Can nitrogen budgets explain differences in soil nitrogen mineralization rates of forest stands along an elevation gradient?

Abstract

Nitrogen (N) mineralization rates in forest systems typically decrease with decreasing temperature. Temperature decreases with increasing elevation. Thus, N mineralization rates are expected to decrease with increasing elevation.

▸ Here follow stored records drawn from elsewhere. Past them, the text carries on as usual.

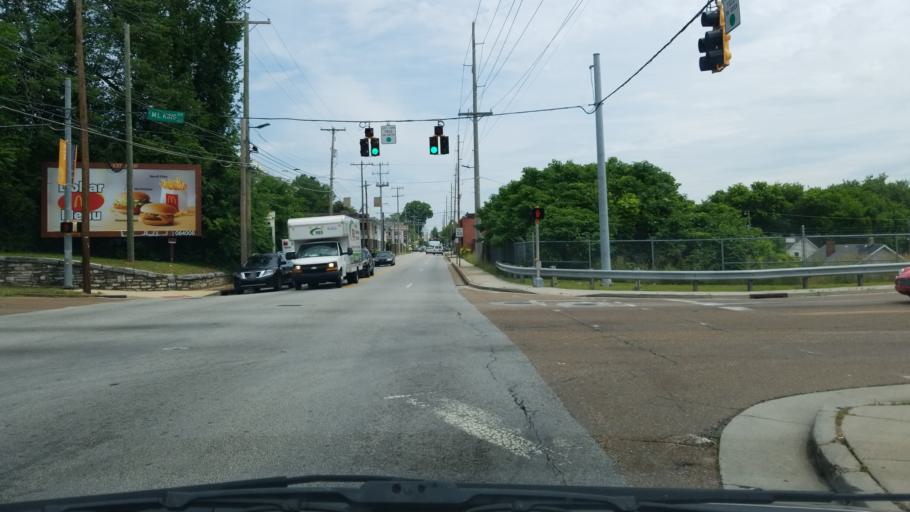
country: US
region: Tennessee
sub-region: Hamilton County
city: Chattanooga
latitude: 35.0396
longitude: -85.2921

However, soil N mineralization rates at the Coweeta Hydrologic Laboratory, NC, USA are higher at the highest elevation. Causes of higher mineralization rates at the higher elevation have yet to be explained. Alternative hypotheses to explain patterns of mineralization rates along this elevation gradient include (1) a mineralization promoter in decomposing herbs, leaf litter, or soil of the high elevation, (2) low pH in the low elevation soils which inhibit mineralization, (3) greater total N pools at the high elevation, (4) low moisture availability in low elevation soils, (5) differences in soil texture, and (6) differences in biological communities. Previous studies did not support our N mineralization promoter hypothesis, nor does soil pH explain mineralization rates. In this study we constructed N budgets for a high elevation northern hardwood and a low elevation oak-pine site to determine if differences in N pools and fluxes are sufficient to explain differences in N mineralization rates. Evaluating N in the upper 0–10 cm of mineral soil, forest floor, overstory biomass, annual canopy litter fall, understory herb turnover, rainfall, canopy throughfall, and in soil solution, we found that the high elevation stand has more stored N and greater N fluxes than does the low elevation stand. The high elevation stand has many characteristics of a stand in an early stage of N saturation, while the low elevation stand characterizes an N-limited forest. Causes of greater N storages and fluxes at the high elevation northern hardwood site are not obvious.